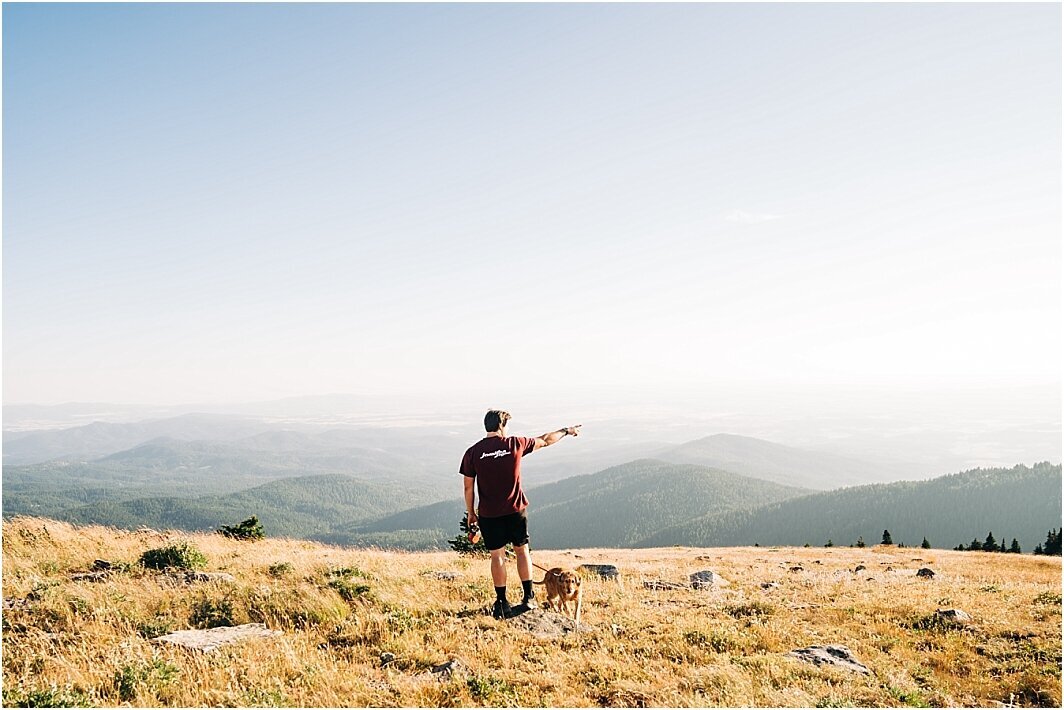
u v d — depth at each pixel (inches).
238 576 458.9
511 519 366.9
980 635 406.0
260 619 367.6
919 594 553.6
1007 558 1477.6
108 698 246.2
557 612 381.4
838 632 407.5
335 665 290.0
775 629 395.2
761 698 277.6
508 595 442.9
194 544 614.9
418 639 328.2
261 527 940.0
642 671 299.0
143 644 307.1
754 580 685.9
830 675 315.3
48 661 276.7
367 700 255.1
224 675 270.1
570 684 282.2
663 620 397.1
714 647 349.7
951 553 1733.5
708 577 652.7
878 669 338.0
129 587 402.9
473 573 548.7
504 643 323.0
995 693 316.2
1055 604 493.0
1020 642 389.1
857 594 553.9
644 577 655.8
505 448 365.4
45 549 542.0
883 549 1920.5
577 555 1264.8
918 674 335.3
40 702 231.0
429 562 671.1
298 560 567.2
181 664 278.5
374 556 686.5
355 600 403.9
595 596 470.9
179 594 397.4
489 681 276.7
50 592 372.2
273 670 281.1
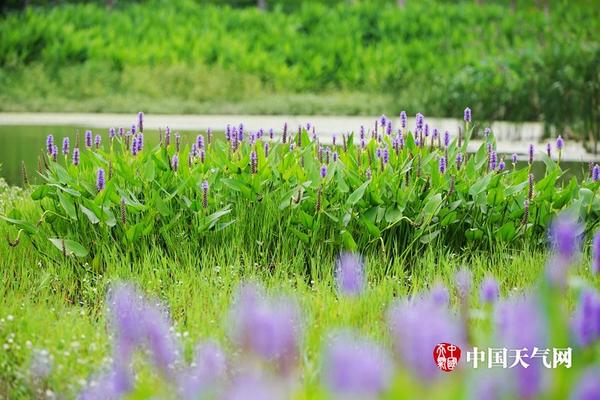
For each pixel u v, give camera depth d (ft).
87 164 31.68
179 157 30.66
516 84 71.51
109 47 114.42
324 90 109.60
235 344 18.99
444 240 29.81
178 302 24.66
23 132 72.33
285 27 127.54
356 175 29.43
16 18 123.54
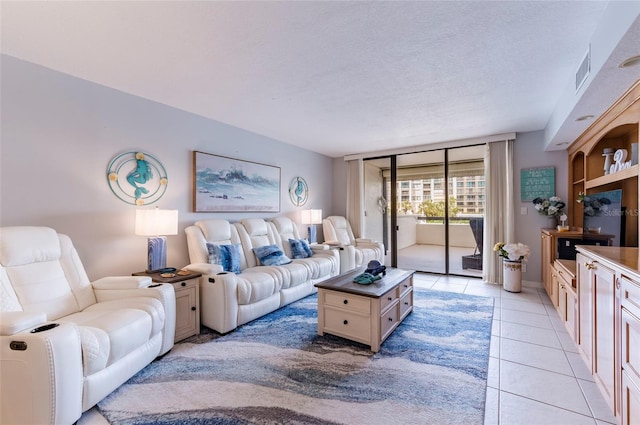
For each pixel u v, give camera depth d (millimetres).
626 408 1417
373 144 5035
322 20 1769
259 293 2971
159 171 3137
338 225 5449
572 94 2484
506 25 1816
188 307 2631
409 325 2861
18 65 2230
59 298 2025
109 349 1708
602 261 1722
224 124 3854
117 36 1936
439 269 5164
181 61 2271
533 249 4258
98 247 2668
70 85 2500
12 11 1664
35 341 1410
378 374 2021
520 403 1710
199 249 3113
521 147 4328
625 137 2904
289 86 2717
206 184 3590
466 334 2650
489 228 4492
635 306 1329
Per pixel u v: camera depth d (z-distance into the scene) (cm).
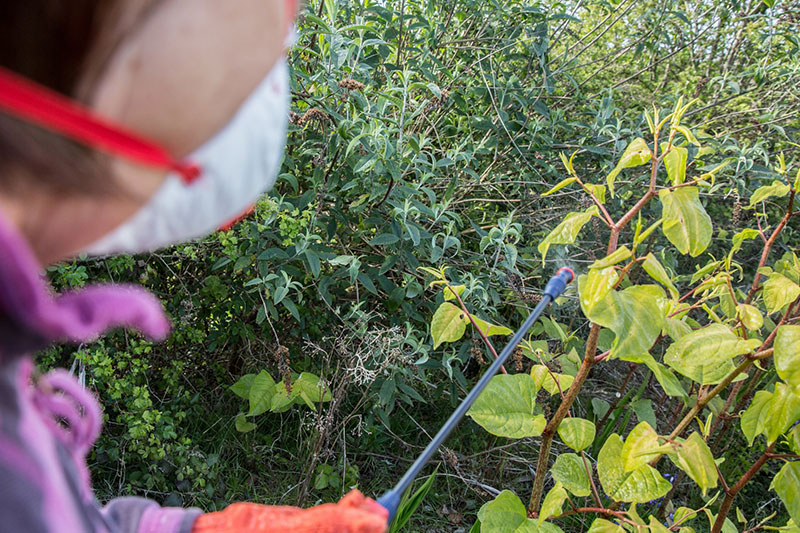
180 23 49
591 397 319
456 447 294
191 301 240
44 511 47
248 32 52
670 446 153
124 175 51
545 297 113
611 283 139
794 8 392
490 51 309
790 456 168
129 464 247
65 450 65
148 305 60
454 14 316
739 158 305
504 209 318
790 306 195
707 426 174
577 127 325
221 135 59
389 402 247
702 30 399
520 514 164
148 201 54
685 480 286
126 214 54
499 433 159
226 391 288
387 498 91
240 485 260
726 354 156
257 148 63
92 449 235
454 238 246
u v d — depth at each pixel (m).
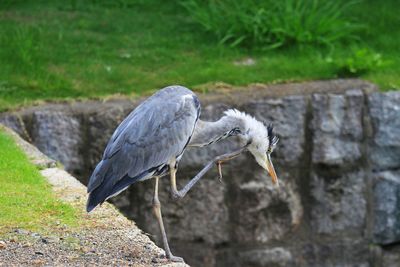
+-------+
Work required: Where a line of the entries above holds the word "camera", return that line.

Answer to this task:
For each pixel u v, give camera depth d (ft).
For each pixel u v, give camera depth d (millimetres).
Per pixel u v: camera depth d (z-distance into the scene) (cm).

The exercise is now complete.